Choosing the Best Contraceptive for Adolescents with HIV

Adolescents underestimate their risk of contracting HIV, and 60% of infected patients are unaware of their status.

Adolescents underestimate their risk of contracting HIV, and 60% of infected patients are unaware of their status.

One in 7 sexually active couples report that neither they nor their partner have used any form of contraception. The American College of Obstetricians and Gynecologists advises providers to acknowledge that many adolescents are sexually active and need sexual and reproductive health counseling.

The journal Pediatrics published a study in its September 2016 issue that outlined the American Academy of Pediatrics’ reproductive health recommendations in adolescents.

Combined long-acting reversible contraceptives and barrier methods (eg, condoms) are optimal for HIV-infected adolescents on complex antiretroviral regimens. The long-acting reversible contraceptives need little regular user input, and barrier methods prevent the spread of sexually transmitted infections (STIs).

The progestin implant Nexplanon has a failure rate of 1%, lasts 3 years, and simulates near-perfect oral contraceptive adherence. Efavirenz may decrease the effectiveness of progestin-based contraception due to enzyme induction. The National Institutes of Health recommends adjunctive contraception in patients on hormonal contraception and nevirapine, efavirenz, or most other protease inhibitors.

Hormonal intrauterine devices (IUD) Liletta and Mirena have a 1% failure rate and last 3 and 5 years, respectively. The copper IUD Paragard contains no hormones, lasts 10 years, and does not affect the patient’s menstrual cycle. Active STI (except HIV) and pelvic infection contraindicate IUD placement. However, providers may treat new infections without IUD removal.

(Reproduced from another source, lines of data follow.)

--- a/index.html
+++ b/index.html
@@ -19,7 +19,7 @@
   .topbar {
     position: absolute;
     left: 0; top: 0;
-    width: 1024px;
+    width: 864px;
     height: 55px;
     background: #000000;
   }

Depot medroxyprogesterone acetate (Depo-Provera) is injected every 13 weeks with a 0.2% risk of pregnancy annually with timely use. This medication is unaffected by enzymatic interactions with antiretrovirals.

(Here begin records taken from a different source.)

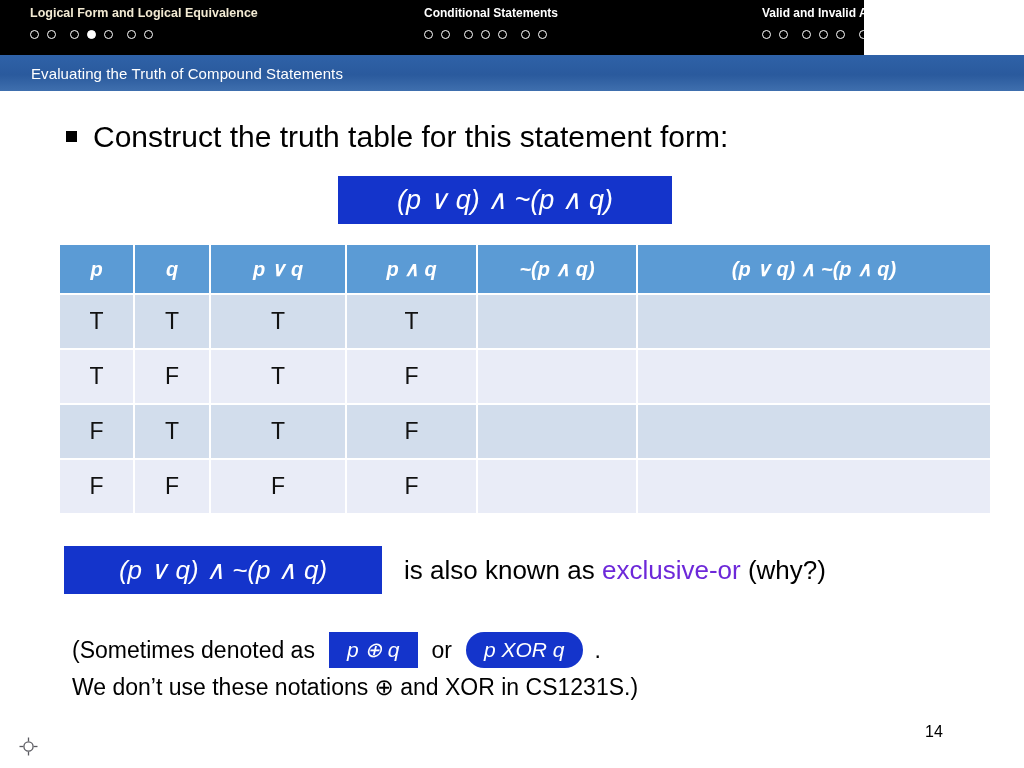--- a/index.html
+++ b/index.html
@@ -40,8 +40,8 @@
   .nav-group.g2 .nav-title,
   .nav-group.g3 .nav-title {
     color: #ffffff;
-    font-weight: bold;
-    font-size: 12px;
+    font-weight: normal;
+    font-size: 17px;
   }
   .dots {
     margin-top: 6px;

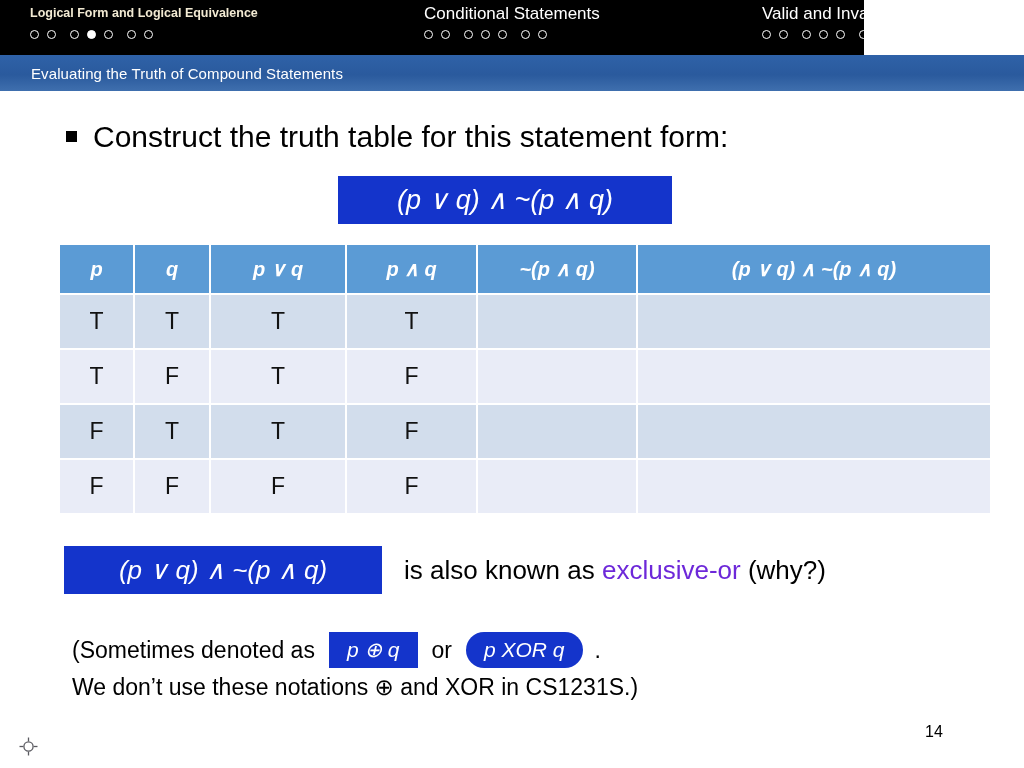--- a/index.html
+++ b/index.html
@@ -100,6 +100,7 @@
     font-size: 30px;
     color: #000000;
     white-space: nowrap;
+    margin-left: 24px;
   }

Combined oral contraceptives have a 9% failure rate in the general population with a higher rate among HIV-infected adolescents due to poor adherence and enzymatic interactions. The guidelines do not highly recommend progestin-only pills because patients must be completely adherent to doses at specific times.

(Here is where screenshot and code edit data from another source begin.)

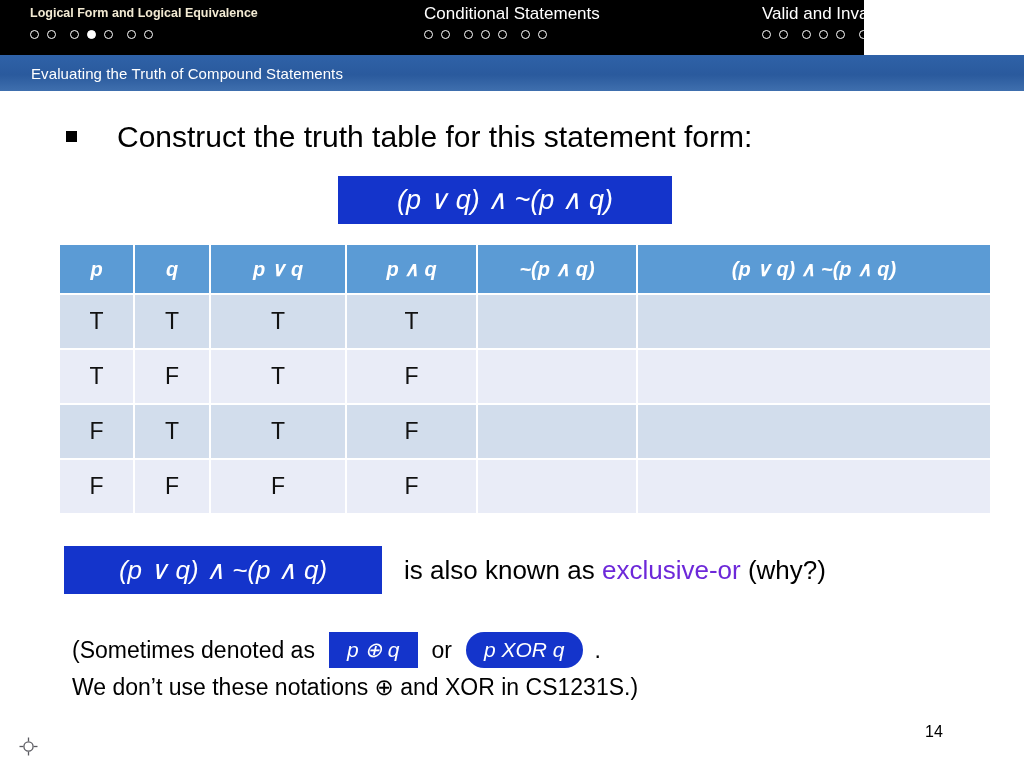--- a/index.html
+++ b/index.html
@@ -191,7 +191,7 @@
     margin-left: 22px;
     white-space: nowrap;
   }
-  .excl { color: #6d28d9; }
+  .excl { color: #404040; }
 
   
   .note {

Vaginal ring and transdermal patch formulations have better efficacy than oral products because users apply these products less frequently than they self-administer oral products.

Male latex condoms are the most common contraceptive method used by adolescents. Natural membranes do not provide infection protection. HIV-infected individuals should never use spermicides because these products increase the risk of HIV transmission. Diaphragms and cervical caps are ineffective without spermicides, so HIV-infected patients should not use these products.

Providers should encourage open discussion about contraception with HIV-infected adolescents. They should also discuss HIV transmission prevention. Providers need to emphasize abstinence, delay of sexual initiation, proper condom use, and adherence to antiretroviral regimen.